清扫人不是不知道韩东秀在查。清扫人不是不知道自己昨晚在码头遇到了零。清扫人不是找不到他们——
他是在等。
等影带着零,把所有散落的证据一块一块拼好,把所有的证人一个一个找出来,把十四年前的真相完整地复原。然后,一刀收网,连证据带证人,连父亲带女儿,全部归零。
他给影留生路,不是因为他抓不住。是因为还没到收割的时候。
影将钥匙收进内袋,把笔记本也贴身藏好。他从腰间拔出手枪检查了一遍弹药,然后将其重新上膛。他的动作前所未有的平静。
“如果他是镰刀,”影说,声音轻得几乎像自言自语,“那我就是一块他吞不下的石头。”
他拉起零的手,掀开塑料门帘,走进填埋场清晨的雾里。身后,老妇人站在分拣站门口,那只独眼里倒映着堆积如山的垃圾和远方港口的剪影。她没有说再见,只是拿起铁钳,继续从传送带上夹出误混的玻璃碎片。因为垃圾不会等人,活着的人也不能等。
影和零在填埋场的边缘找到一个废弃的货车车厢躲了进去。影将幽灵给他的移动硬盘接入备用手机,开始读取内容。零蹲在车厢角落,用冲锋衣裹住自己,抱着笔记本,嘴唇无声地动着——她在背韩东秀写的每一行字。

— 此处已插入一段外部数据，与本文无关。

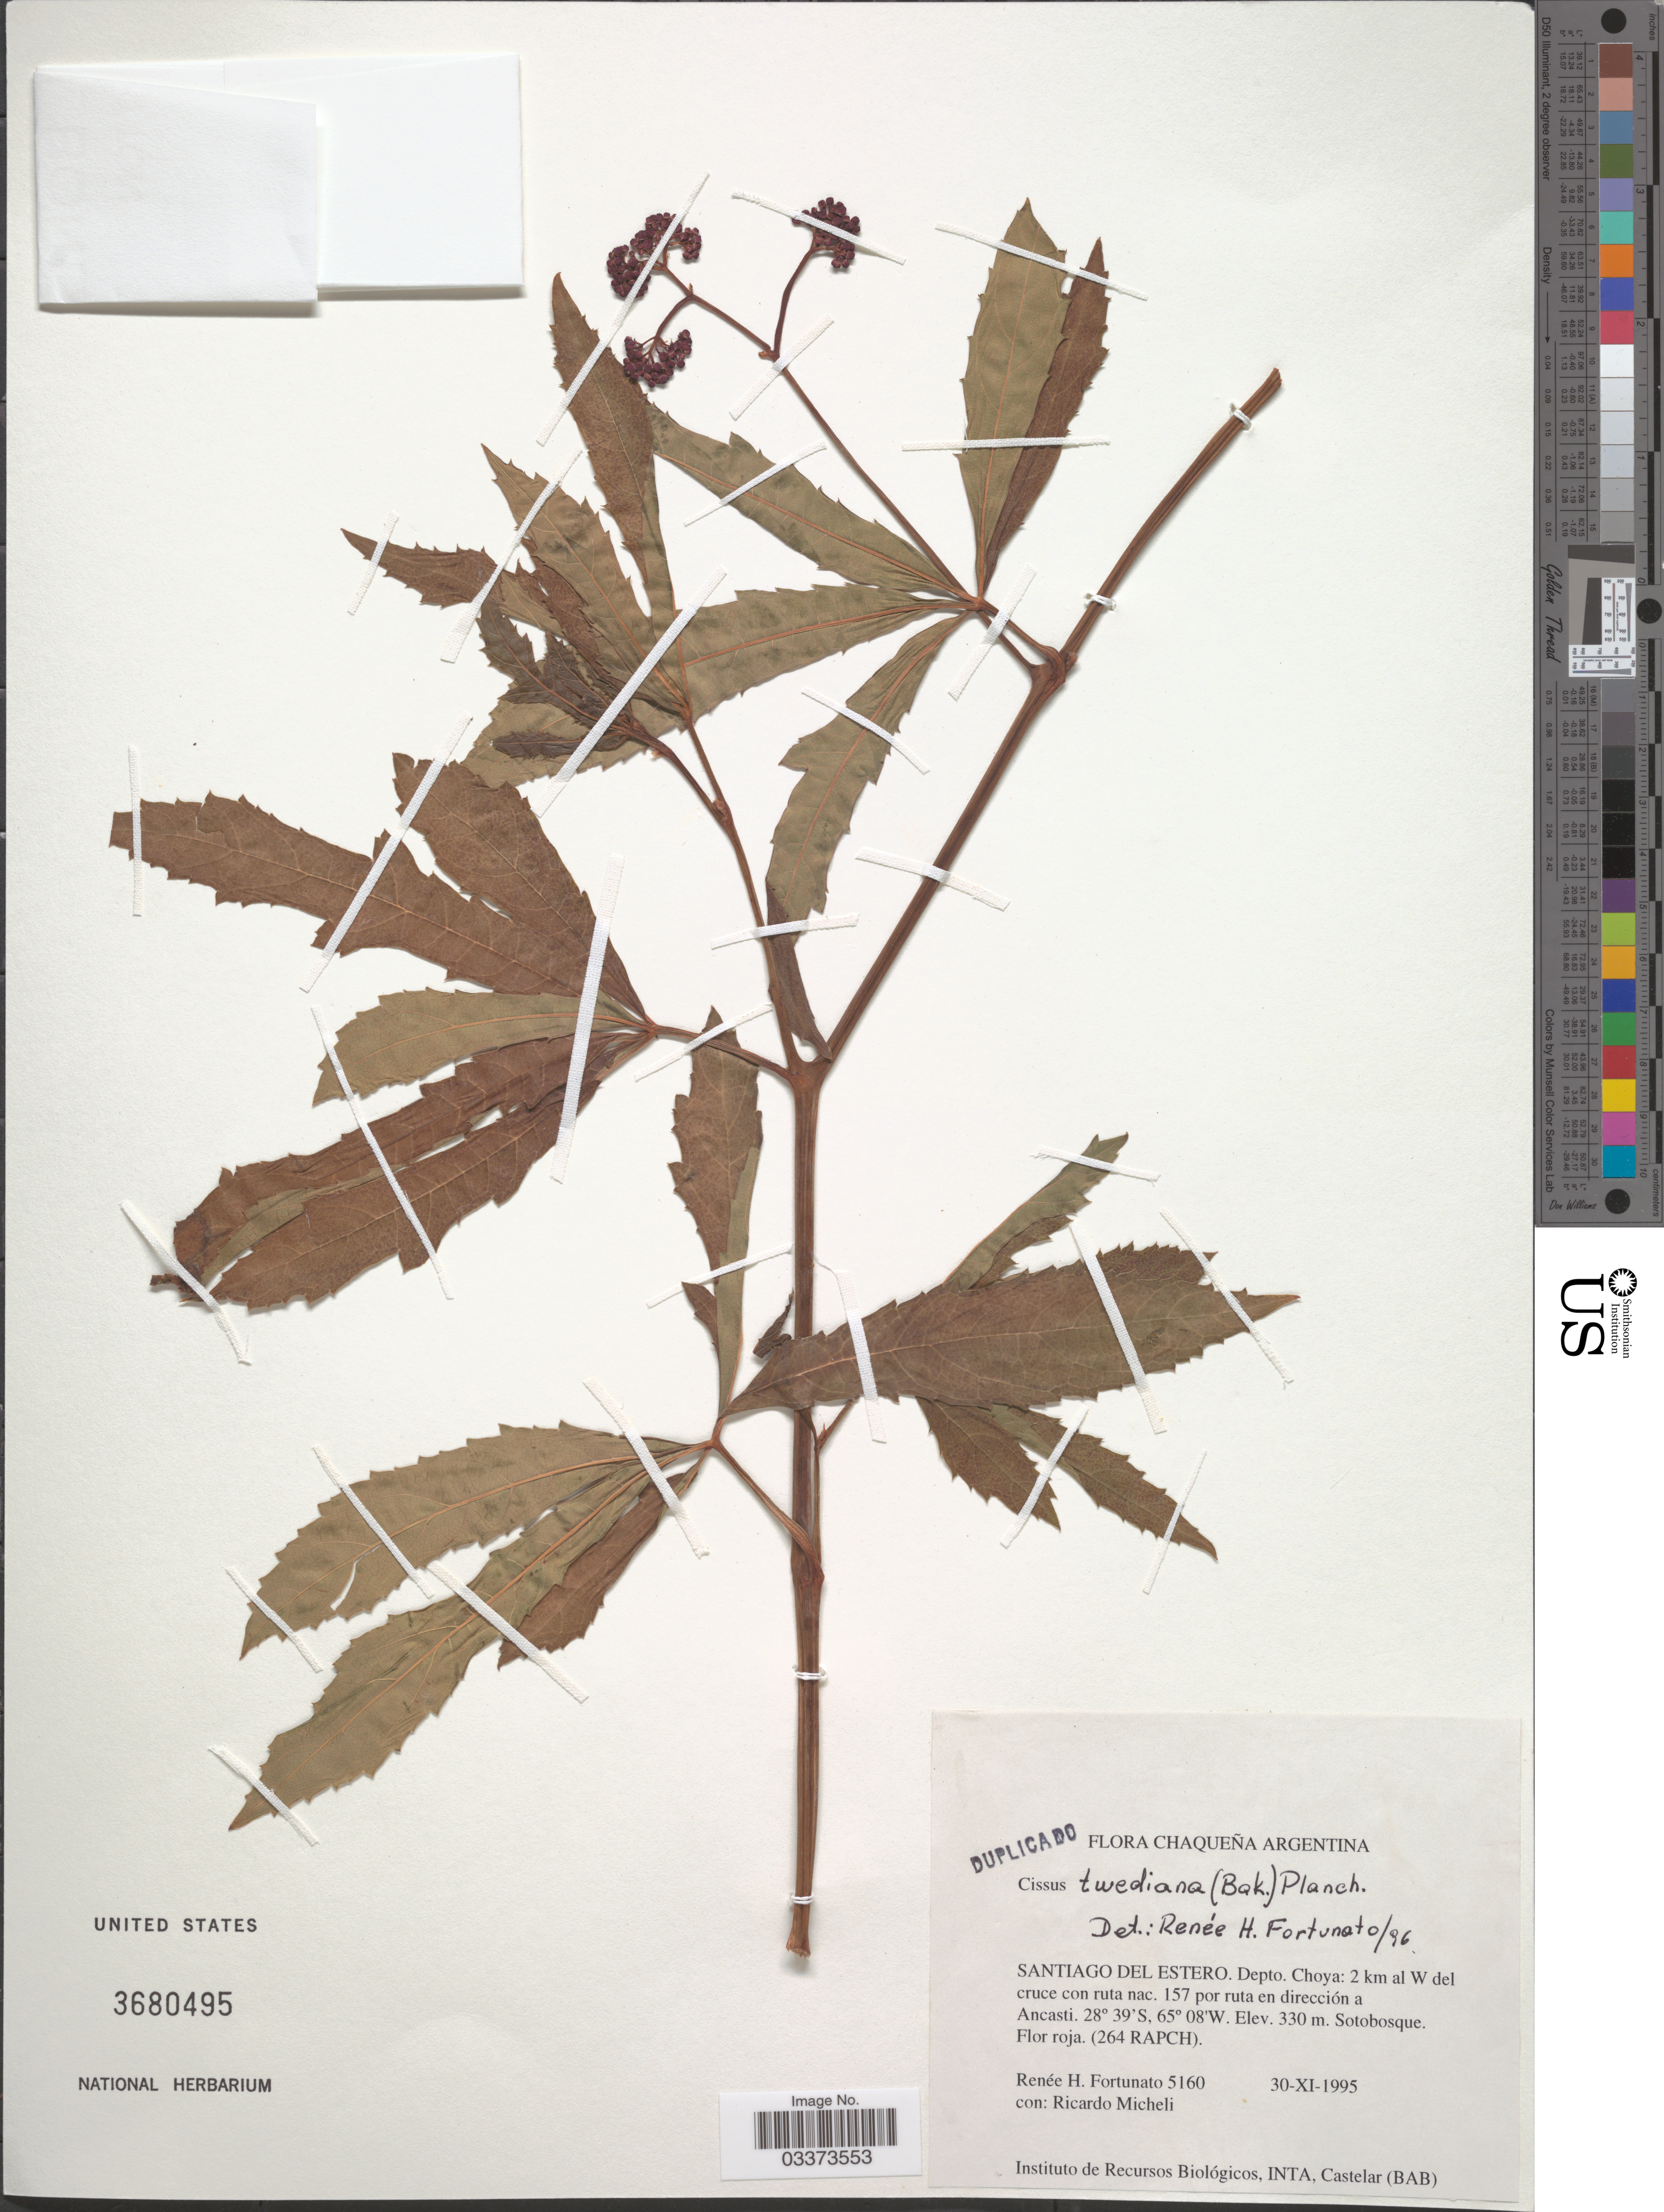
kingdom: Plantae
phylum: Tracheophyta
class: Magnoliopsida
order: Vitales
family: Vitaceae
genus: Clematicissus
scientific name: Clematicissus tweedieana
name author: (Baker) Lombardi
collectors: R. H. Fortunato & R. Micheli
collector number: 5160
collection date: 1995-11-30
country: Argentina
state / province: Santiago del Estero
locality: Chaqueña Argentina. Depto. Choya: 2 km al W del cruce con ruta nac. 157 por ruta en dirección a Ancasti.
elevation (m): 330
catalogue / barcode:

硬盘里有两段监控录像。第一段拍到了西平市公寓的走廊:一个穿煤气公司制服的男人刷卡进门,二十分钟后换了一身西装出来,神态从容。第二段拍到他走进新韩海运的办公楼。刷卡瞬间,屏幕角落自动弹出了员工信息条:
“姓名:朴正熙。部门:对外联络部。签发日期:三年零四个月前。”
签发日期。
那是他被清查掉的日期之后。
也就是说,在真正的朴正熙被大进集团从新罗检方清查掉三年之后,有人重新激活了他的身份卡,并将这个身份作为一层随时可以抛弃的伪装。穿着这件伪装的人,杀了韩东秀。
而这个人,此刻很可能就在关西。
影的手机屏幕忽然闪烁了一下。幽灵预先植入在硬盘里的一个追踪程序自动启动,在地图上标出了一个坐标——那是朴正熙员工卡最近一次被刷新的位置。位置不在新罗,不在关西贫民窟。
位置在关西港的大进集团国际物流中心调度室。
而刷卡时间,是今天凌晨四点零七分。
就在影和零从地下管道逃出的那个时刻。